この節では、「決定的スクリーニングのあてはめ」プラットフォームで使用されている効果的モデル選択(effective model selection)の概要を説明します。Jones and Nachtsheim(2016)を参照してください。

応答の分解

効果的モデル選択では、応答YをYMEとY2ndに分けます。ここで、Y = YME + Y2ndという関係があります。

YMEは、主効果および偽因子に基づきYの回帰を行って得た予測値です。

YMEは、主効果と偽因子に対してYを回帰することにより得た予測値です。なお、決定的スクリーニング計画は折り重ね構造になっているので、この主効果部分にブロック因子は含められません。ブロック因子はY2ndに含められます。

Y2ndは、Y2nd = Y - YMEで計算します。

メモ: 決定的スクリーニング計画では、YMEとY2ndの列は互いに直交しています。

» **課題**: 効果的モデル選択に関する提示文によると、Y2ndはどのような式で計算されますか。

保存済みデータ項目:

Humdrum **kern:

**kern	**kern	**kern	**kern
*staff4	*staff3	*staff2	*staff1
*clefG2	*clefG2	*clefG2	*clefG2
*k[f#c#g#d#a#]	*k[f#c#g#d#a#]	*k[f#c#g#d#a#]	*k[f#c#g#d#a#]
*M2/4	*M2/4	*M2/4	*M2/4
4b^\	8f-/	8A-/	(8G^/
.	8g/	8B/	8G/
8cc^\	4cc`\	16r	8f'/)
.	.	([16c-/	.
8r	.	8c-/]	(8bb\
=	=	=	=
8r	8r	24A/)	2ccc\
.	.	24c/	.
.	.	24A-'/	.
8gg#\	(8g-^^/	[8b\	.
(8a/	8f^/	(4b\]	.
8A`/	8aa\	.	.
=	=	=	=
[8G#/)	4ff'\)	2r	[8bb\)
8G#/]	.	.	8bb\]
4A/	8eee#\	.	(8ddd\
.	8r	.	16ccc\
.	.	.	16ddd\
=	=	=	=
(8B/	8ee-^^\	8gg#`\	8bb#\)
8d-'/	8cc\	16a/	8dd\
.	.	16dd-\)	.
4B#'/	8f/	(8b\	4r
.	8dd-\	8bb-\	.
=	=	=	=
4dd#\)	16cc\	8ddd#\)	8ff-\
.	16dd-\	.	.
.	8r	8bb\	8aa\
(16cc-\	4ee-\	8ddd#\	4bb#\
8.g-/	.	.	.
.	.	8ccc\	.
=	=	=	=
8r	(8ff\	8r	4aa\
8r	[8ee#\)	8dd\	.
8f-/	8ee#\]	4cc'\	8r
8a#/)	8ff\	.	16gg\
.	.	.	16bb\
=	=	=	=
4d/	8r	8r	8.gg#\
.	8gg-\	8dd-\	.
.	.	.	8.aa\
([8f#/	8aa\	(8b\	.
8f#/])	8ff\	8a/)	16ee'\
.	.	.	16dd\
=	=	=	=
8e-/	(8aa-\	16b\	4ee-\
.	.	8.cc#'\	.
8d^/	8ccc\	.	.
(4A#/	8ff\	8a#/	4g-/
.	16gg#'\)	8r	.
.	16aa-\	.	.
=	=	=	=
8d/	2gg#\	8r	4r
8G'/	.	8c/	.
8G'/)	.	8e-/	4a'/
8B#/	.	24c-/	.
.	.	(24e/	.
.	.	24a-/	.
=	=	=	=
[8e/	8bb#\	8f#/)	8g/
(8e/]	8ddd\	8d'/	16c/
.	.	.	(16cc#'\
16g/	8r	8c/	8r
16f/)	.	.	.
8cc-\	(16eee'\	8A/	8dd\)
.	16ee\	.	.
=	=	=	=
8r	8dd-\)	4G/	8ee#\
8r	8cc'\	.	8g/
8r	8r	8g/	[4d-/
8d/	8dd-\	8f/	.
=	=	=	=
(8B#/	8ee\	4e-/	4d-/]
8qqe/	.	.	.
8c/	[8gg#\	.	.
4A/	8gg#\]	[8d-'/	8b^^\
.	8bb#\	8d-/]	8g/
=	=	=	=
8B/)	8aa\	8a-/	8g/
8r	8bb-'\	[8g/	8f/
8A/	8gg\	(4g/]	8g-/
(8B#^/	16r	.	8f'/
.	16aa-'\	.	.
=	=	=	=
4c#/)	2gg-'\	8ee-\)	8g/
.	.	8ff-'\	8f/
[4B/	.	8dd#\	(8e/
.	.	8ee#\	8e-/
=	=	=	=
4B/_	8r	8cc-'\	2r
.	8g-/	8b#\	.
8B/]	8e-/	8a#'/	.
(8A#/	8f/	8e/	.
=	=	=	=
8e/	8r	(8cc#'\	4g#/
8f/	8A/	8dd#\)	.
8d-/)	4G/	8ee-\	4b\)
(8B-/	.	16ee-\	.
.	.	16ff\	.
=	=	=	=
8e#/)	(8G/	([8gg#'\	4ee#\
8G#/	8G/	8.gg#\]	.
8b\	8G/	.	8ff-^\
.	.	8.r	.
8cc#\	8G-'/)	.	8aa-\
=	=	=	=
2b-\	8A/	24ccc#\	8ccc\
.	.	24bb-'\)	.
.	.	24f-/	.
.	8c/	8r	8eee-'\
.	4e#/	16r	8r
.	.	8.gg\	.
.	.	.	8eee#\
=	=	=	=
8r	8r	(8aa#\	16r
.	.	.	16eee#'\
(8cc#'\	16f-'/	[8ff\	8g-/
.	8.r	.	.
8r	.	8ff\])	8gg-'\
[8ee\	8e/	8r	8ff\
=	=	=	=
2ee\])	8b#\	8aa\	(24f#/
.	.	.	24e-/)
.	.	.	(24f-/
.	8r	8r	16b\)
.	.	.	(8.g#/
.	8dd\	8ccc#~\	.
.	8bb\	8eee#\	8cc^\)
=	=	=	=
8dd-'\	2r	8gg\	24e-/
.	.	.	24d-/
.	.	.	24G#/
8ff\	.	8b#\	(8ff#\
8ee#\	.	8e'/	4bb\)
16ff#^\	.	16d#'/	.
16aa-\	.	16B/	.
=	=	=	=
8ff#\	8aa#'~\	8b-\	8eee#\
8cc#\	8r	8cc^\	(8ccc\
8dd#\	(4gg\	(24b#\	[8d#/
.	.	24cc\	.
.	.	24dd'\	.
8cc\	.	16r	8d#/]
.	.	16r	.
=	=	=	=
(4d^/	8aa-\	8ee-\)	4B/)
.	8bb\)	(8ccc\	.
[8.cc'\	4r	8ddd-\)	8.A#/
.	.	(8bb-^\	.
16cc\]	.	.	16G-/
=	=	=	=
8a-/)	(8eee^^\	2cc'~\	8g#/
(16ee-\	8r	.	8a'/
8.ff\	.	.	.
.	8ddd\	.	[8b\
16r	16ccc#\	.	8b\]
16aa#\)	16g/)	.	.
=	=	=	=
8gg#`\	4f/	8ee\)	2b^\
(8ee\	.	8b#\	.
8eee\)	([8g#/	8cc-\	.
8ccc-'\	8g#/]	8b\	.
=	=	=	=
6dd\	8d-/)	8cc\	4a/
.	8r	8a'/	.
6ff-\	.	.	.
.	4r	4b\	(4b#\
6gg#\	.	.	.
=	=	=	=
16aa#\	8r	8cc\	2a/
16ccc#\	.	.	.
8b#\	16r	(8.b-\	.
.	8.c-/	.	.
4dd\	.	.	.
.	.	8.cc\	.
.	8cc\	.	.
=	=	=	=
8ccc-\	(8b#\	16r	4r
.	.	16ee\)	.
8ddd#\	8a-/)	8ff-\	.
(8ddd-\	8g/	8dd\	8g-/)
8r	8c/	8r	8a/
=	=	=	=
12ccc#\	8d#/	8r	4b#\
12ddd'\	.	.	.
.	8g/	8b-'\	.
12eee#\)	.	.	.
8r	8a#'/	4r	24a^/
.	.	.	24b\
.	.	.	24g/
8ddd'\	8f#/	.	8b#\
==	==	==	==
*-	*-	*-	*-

» **解答**: Y2nd = Y - YMEで計算します。